The whole listing below should be duplicated exactly, with nothing left out.

Material provided -
※
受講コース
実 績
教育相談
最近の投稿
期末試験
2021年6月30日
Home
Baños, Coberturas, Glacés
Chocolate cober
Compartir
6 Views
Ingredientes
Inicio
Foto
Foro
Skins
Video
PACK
※
Response to the exercise -
受講コース
実 績
教育相談
最近の投稿
期末試験
2021年6月30日
Home
Baños, Coberturas, Glacés
Chocolate cober
Compartir
6 Views
Ingredientes
Inicio
Foto
Foro
Skins
Video
PACK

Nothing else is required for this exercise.